Cia Europe de cross 2016 Liv Westphal
Liv Westphal

Randy Thomas est resté son entraîneur, le même qui se confiant à SPE15 l’an passé lors d’une rencontre à Boston savourait « Elle est extrêmement déterminée, elle se fixe des objectifs, et elle met tout en place pour les atteindre. Elle a un très fort mental. Liv combine un talent physique et des qualités psychologiques qui peuvent lui permettre de tirer parti de son talent. C’est une athlète exceptionnelle ». L’ancien marathonien « un dur à cuire » comme elle le définit, n’y était pas allé par quatre chemins dans les jardins de la complaisance pour qualifier le meilleur élément de son équipe évoluant en division One en championnat NCAA.

Cinq saisons de NCAA, de boue, de parquet et de tartan, sept mois sans respiration, sur le front, Liv résista. Elle plisse le front pour dire « cinq ans, ça rince ». Aujourd’hui, elle a rompu avec ce rythme, libre de courir à sa guise. Elle s’entraîne toujours avec le groupe, une nouvelle équipe dans l’apprentissage du métier, pour se souder, et ne faire qu’un comme un charpentier et son équipe accrochés aux voliges du toit. Dans ce groupe est arrivée du Colorado, Isabel Kennedy. Pourtant atteinte de la mucoviscidose, elle s’est imposée comme une leader innée avec sa joie de vivre, sa capacité à surmonter la maladie « c’est elle qui va me prendre mon record sur 10 000 m. 33’43’’, ce sera facile pour elle ».

A Chia, Liv Westphal retrouvait l’équipe de France, une année après Hyères, une année sans flammèches, une année en rase campagne des records, cinq courses en indoor, trois 5000 et un 10 000, un cross et puis le retour, enfin, après avoir soigné une vilaine blessure mal diagnostiquée.

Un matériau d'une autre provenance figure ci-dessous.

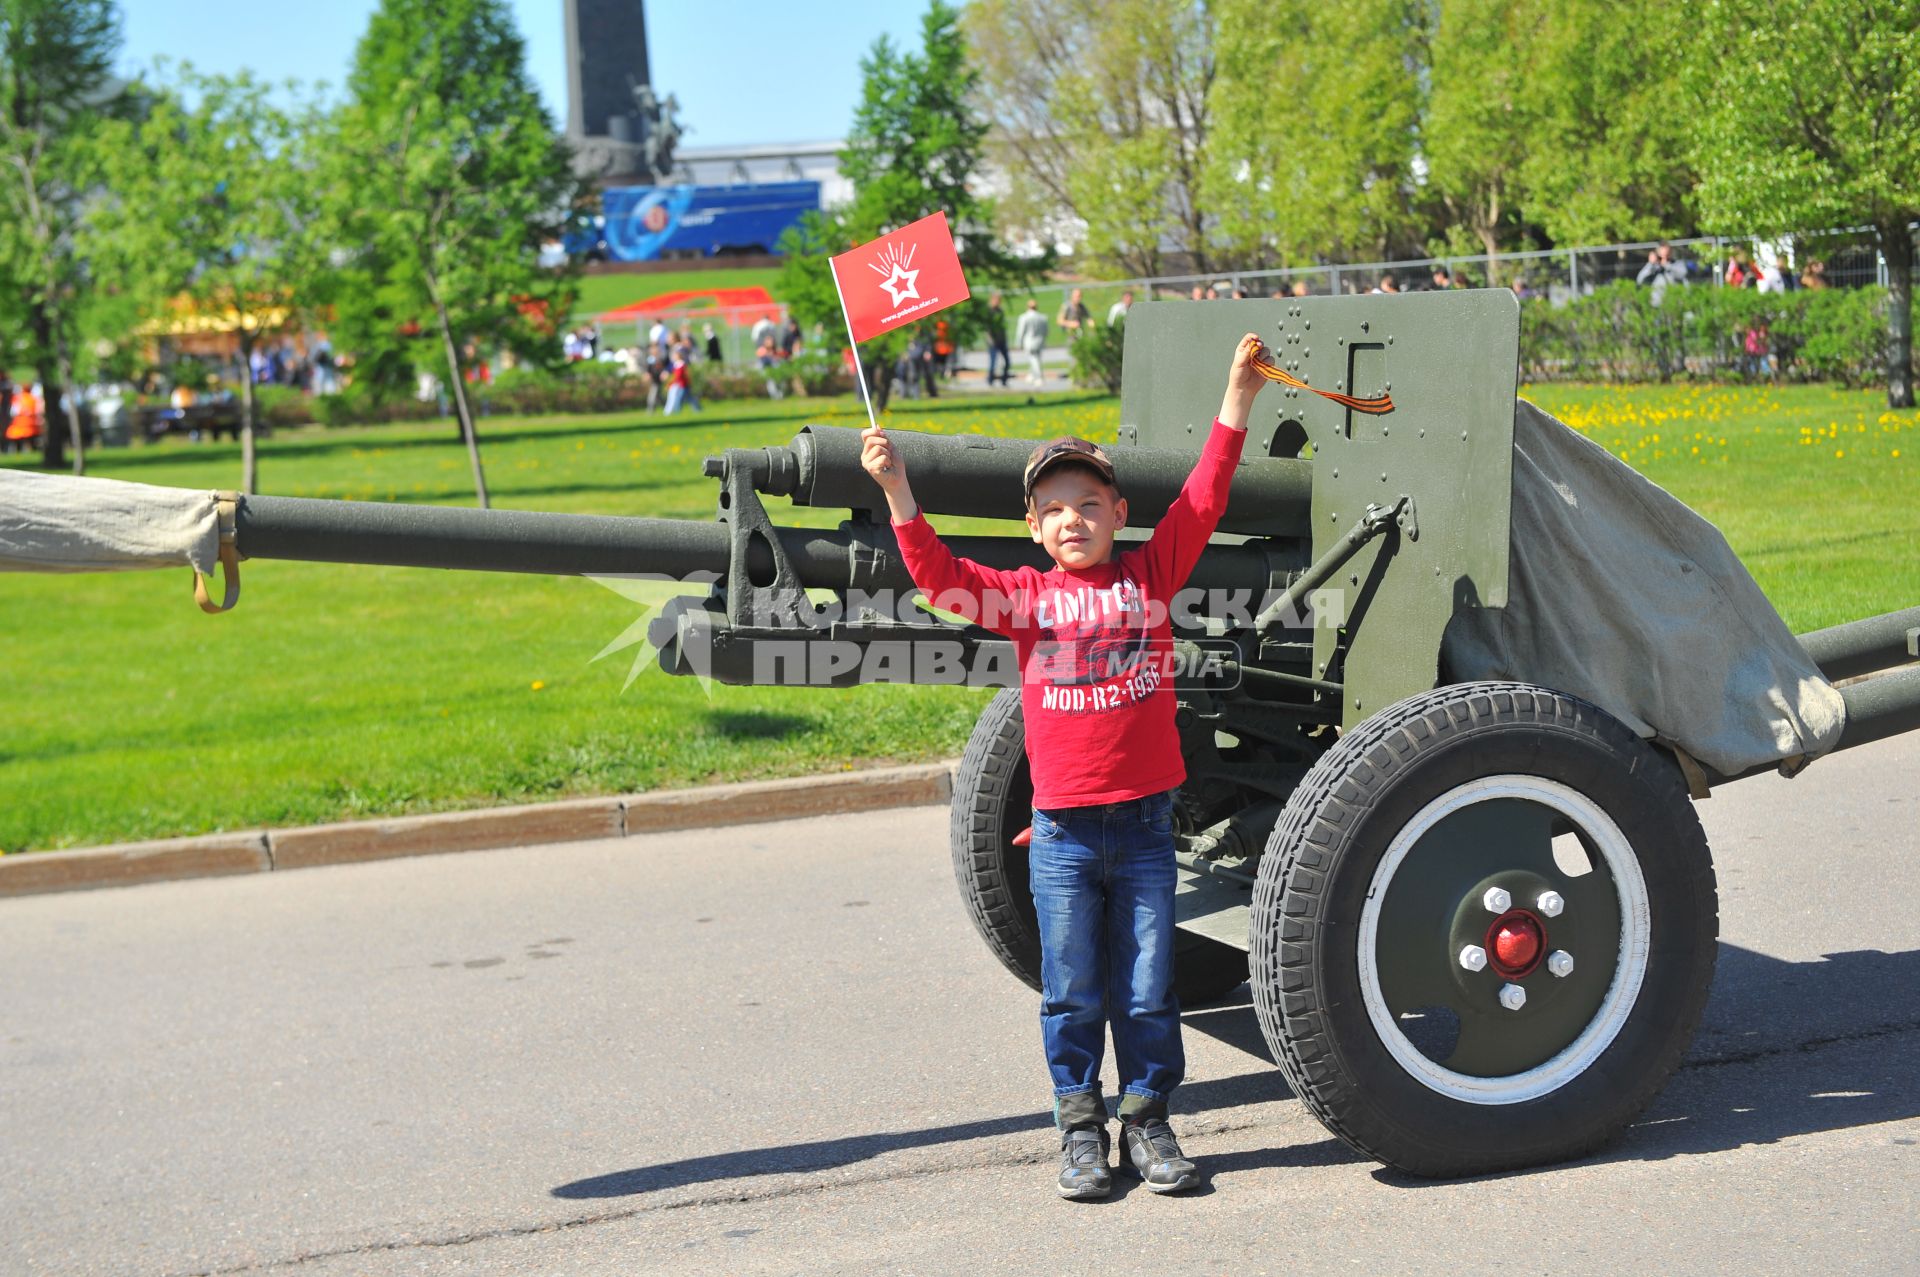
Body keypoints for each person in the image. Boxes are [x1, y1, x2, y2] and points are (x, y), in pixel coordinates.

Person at [858, 332, 1274, 1201]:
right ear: (1033, 529)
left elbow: (1203, 497)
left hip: (1147, 829)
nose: (1071, 518)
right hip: (1063, 835)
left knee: (1151, 988)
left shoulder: (1152, 576)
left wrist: (1237, 395)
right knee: (1073, 990)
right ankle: (1080, 1127)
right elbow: (938, 578)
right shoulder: (1025, 598)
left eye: (1088, 501)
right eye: (1052, 508)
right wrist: (897, 487)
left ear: (1119, 513)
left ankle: (1150, 1119)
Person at [1636, 241, 1686, 306]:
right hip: (1656, 303)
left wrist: (1667, 266)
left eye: (1667, 255)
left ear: (1670, 253)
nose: (1664, 258)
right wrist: (1650, 264)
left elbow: (1683, 274)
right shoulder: (1652, 267)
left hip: (1673, 304)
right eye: (1661, 256)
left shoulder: (1676, 264)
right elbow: (1640, 279)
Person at [1015, 298, 1050, 386]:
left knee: (1034, 359)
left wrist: (1019, 342)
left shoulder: (1024, 317)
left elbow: (1021, 331)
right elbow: (1046, 331)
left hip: (1029, 341)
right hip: (1040, 341)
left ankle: (1039, 377)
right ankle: (1031, 375)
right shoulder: (1042, 317)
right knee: (1036, 359)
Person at [662, 349, 701, 415]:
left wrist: (671, 383)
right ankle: (698, 409)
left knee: (680, 399)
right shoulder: (676, 364)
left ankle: (678, 412)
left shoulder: (681, 364)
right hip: (681, 385)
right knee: (689, 398)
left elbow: (679, 376)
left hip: (683, 385)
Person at [985, 292, 1012, 386]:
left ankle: (1004, 380)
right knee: (993, 362)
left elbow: (1002, 326)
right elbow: (987, 328)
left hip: (1001, 340)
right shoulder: (989, 311)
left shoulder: (1000, 311)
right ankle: (990, 380)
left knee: (1007, 361)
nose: (998, 302)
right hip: (993, 341)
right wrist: (990, 340)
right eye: (996, 299)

Plus que cette neuvième place convaincante, c’est l’expérience en équipe de France qui lui a été profitable. Elle s’explique « j’ai parlé avec des athlètes expérimentés et j’ai compris que j’étais encore amateur. Finalement, cela me met en confiance pour l’avenir. Les J.O. de 2020 et 2024, c’est loin, sans être loin. Il faut prendre les choses comme elles viennent. Je relativise. Je me souviens après les Europe espoirs, l’euphorie était vite retombé ».

Avant de quitter Boston, elle avait bouclé son « paper » sur l’identité insulaire après avoir salué étudiants et profs médusés que l’on puisse rejoindre cette île de Sardaigne au motif de courir chausser de fines ballerines et pointes au pied, à travers une lagune de roseaux et de trèfles où les flamands roses piochent du bec dans la vase.  Elle leur avait juste dit : «Je vous laisse car l’équipe de France a besoin de moi ».